— Job —
The line holding "pouf: present [1198,815,1589,1043]" and every line after it through the end of the entries below: retype these exactly and nothing more.

(Object presence transitions)
══════════════════════════════

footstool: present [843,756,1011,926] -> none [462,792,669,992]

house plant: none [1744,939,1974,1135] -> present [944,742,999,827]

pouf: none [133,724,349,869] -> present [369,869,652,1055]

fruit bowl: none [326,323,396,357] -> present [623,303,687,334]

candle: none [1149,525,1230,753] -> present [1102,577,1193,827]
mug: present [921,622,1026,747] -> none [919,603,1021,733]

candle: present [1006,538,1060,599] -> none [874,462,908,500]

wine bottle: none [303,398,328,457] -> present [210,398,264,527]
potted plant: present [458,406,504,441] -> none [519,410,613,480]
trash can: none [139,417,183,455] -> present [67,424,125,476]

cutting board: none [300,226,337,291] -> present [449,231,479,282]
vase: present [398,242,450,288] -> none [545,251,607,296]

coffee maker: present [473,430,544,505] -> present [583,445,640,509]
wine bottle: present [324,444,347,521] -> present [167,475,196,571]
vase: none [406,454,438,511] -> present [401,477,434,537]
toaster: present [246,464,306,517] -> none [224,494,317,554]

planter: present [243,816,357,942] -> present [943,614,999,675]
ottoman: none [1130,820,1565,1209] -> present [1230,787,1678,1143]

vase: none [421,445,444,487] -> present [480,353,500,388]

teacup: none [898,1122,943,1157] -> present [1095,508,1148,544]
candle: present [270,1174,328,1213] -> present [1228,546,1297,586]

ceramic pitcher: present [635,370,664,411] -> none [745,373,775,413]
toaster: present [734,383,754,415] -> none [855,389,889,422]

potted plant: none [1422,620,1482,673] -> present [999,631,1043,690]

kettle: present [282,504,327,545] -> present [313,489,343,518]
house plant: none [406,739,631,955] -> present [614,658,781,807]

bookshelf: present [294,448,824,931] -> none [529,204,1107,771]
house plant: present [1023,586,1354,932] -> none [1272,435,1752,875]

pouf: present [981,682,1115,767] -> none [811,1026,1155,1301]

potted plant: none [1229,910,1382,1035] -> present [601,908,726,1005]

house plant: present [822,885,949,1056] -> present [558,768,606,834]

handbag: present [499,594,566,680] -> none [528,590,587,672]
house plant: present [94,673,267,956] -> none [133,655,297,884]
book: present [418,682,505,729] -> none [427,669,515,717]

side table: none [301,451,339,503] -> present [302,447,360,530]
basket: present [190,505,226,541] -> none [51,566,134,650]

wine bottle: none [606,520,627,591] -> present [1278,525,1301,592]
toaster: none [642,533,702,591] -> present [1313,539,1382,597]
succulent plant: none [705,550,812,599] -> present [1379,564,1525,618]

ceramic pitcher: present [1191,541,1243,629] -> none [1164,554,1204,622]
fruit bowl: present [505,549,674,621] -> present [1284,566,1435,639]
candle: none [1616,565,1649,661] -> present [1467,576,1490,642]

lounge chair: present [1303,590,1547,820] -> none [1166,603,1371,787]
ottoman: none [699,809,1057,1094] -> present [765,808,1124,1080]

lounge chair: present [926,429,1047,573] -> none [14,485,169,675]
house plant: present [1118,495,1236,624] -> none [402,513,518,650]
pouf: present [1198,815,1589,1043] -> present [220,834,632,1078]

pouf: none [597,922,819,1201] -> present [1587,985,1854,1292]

══════════════════════════════

— Task output —
pouf: present [1198,815,1589,1043] -> present [220,834,632,1078]

pouf: none [597,922,819,1201] -> present [1587,985,1854,1292]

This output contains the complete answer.